Given text:
□ □ □ □ □

Peggy Papada (Dr.)
Psychoanalyst, Member of the New Lacanian School and the World Association of Psychoanalysis
Clinical Psychologist (DClinPsy)
Member of the London Society of the New Lacanian School, the New Lacanian School & the World Association of Psychoanalysis
Clinical Psychologist, chartered member of the British Psychological Society, Division of Clinical Psychology, HCPC registered.

Psychoanalysis
Why Lacanian Psychoanalysis?
Jacques Lacan created a School as a counter-alternative to hierarchical institutions offering a refuge and a base of operations in order to restore the cutting edge of the field of psychoanalysis Freud had opened.
Contrary to common and widely available approaches to human suffering, psychoanalysis does not focus on changing behaviour and habits a priori and as such it is not a "symptom-based approach". Instead, a psychoanalyst takes their orientation precisely by what does not work for each subject, their symptom, in order to accompany them to a process of an exploration and discovery of unconscious determinants, change or stabilisation.
Psychoanalysis is a practice of speech and was defined as such by its inventor Sigmund Freud, back in the 19th century. It is quite remarkable that the multitude of "talking therapies" that abound nowadays, owe their existence to the Freudian discovery and they all seem to converge – to a greater or lesser extent – to the conclusion that overall "talking helps". It is through language and speech that the treatment takes place, not without the interventions of the analyst which prevent the treatment from being reduced to "just talking.
Guided by the ethics of psychoanalysis which radically opposes all universal formulas, statistics and "models" of therapy or psychology for "common" mental health difficulties, a psychoanalyst draws particular attention to the use of language and the speech of each subject in order to intervene and allow each one, one by one, to listen, first of all, to what they say, their truths. The psychoanalytic treatment is first and foremost an experience, which allows one to discover a knowledge about oneself and live one's life in a more creative and satisfactory way than before. The Lacanian approach is known for its flexibility insofar as its principles are not defined by exterior and rigid "standards" such as the clock or the number of sessions. Hence one can have an analysis whether they come once or twice weekly and the sessions are variable in duration insofar as the unconscious is not organised by the clock.
I work with anyone who wants to know more about why things are not working, or who realises that something has to change. This can be because there is a crisis or simply something is not quite right. Perhaps there is a repetition in one’s life that is unhelpful, but cannot easily be let go. People come for many reasons, but mostly because they know they need to talk to someone about themselves and what they have experienced in the lives.

□ □ □ □ □

Recorded data:
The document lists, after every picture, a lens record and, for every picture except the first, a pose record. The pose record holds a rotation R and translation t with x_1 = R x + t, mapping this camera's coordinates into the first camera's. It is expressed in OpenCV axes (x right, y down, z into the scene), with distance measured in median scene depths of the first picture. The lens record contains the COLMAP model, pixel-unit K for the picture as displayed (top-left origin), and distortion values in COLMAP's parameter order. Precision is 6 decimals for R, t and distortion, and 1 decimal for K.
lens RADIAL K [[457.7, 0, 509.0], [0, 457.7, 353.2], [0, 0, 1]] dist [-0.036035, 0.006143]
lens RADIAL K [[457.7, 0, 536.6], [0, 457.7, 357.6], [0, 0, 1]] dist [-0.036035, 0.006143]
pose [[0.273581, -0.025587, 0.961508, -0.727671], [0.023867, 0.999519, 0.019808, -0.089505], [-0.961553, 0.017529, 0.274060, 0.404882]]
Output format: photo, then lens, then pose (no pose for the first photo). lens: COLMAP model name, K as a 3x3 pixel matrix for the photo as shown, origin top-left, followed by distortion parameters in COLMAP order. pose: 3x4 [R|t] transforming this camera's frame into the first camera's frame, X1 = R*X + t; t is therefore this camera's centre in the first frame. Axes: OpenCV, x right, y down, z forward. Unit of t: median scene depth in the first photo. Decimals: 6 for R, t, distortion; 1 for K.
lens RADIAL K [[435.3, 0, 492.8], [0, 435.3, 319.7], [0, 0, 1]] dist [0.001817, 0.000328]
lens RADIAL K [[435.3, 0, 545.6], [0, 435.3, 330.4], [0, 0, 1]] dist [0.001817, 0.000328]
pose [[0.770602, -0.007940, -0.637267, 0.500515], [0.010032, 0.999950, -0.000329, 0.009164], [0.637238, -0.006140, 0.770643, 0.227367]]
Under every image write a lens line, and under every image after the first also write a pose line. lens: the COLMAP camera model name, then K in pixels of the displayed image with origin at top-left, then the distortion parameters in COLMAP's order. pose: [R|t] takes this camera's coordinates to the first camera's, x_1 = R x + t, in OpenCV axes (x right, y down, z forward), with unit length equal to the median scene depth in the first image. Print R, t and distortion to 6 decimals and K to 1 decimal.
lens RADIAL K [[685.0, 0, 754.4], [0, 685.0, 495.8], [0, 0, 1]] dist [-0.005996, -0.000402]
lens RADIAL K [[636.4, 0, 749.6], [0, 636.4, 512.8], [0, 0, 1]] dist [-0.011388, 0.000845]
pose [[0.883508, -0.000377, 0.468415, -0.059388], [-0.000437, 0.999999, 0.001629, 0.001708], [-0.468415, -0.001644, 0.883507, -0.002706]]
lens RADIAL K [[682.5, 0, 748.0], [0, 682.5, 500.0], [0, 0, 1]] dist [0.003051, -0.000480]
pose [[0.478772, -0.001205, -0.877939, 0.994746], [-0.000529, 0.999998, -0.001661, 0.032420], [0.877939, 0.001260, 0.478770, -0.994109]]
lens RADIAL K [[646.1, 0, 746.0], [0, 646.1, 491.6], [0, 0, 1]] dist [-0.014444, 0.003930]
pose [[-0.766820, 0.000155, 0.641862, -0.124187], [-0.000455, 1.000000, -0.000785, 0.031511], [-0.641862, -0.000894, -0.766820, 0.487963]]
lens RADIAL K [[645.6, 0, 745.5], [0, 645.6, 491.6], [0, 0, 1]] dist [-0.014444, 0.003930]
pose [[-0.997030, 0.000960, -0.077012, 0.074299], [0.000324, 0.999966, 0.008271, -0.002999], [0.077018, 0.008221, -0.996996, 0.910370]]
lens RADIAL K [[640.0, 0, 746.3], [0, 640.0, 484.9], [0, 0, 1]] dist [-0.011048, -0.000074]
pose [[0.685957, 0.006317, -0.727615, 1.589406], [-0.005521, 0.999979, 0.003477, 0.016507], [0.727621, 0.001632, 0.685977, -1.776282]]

□ □ □ □ □

Required action: Why does the psychoanalysis text say Lacanian sessions vary in duration? The rows come from a separate source and are unrelated to the text.

Expected answer: Because the unconscious is not organized by the clock.